Objective: Output the naming lines of all the records as a JSON list of strings, one string per line, with blank lines omitted. Leave the pictures out.

Stored entries:

•••••

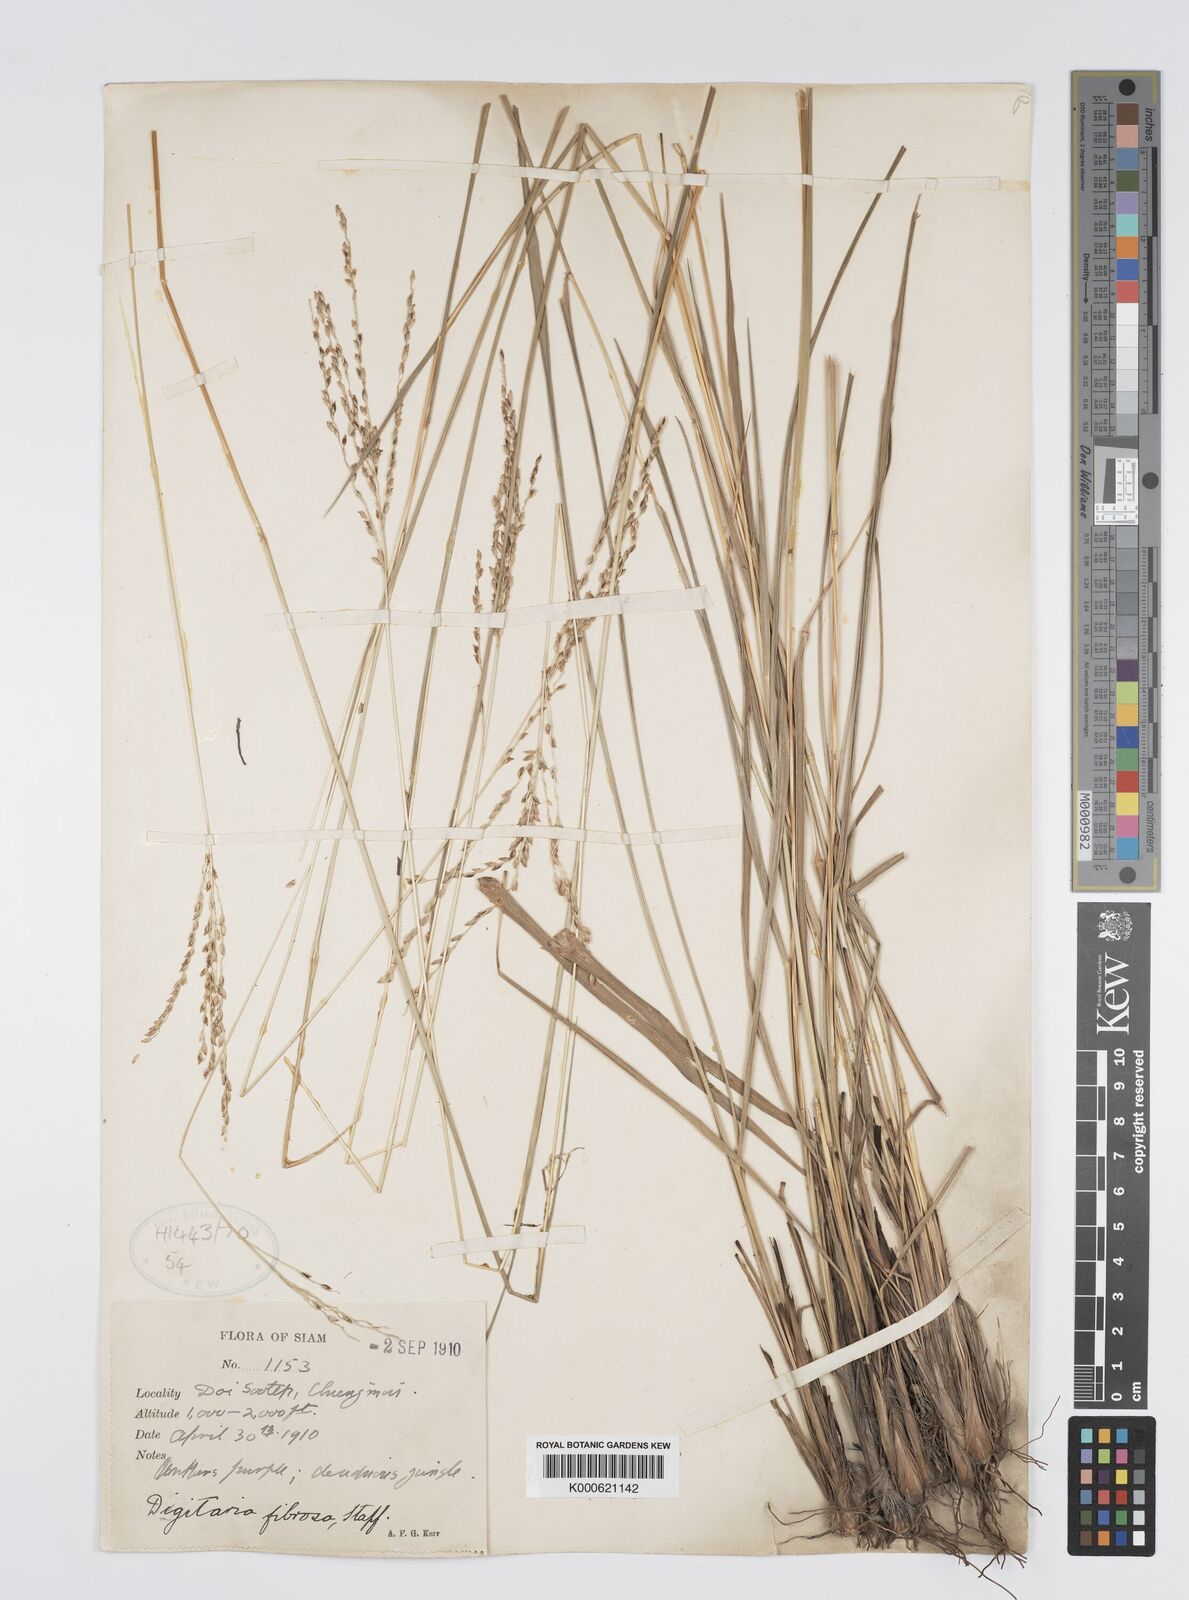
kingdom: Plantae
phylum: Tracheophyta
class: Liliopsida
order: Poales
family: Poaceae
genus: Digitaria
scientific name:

•••••

Full solution:
[
  "kingdom: Plantae",
  "phylum: Tracheophyta",
  "class: Liliopsida",
  "order: Poales",
  "family: Poaceae",
  "genus: Digitaria",
  "scientific name:"
]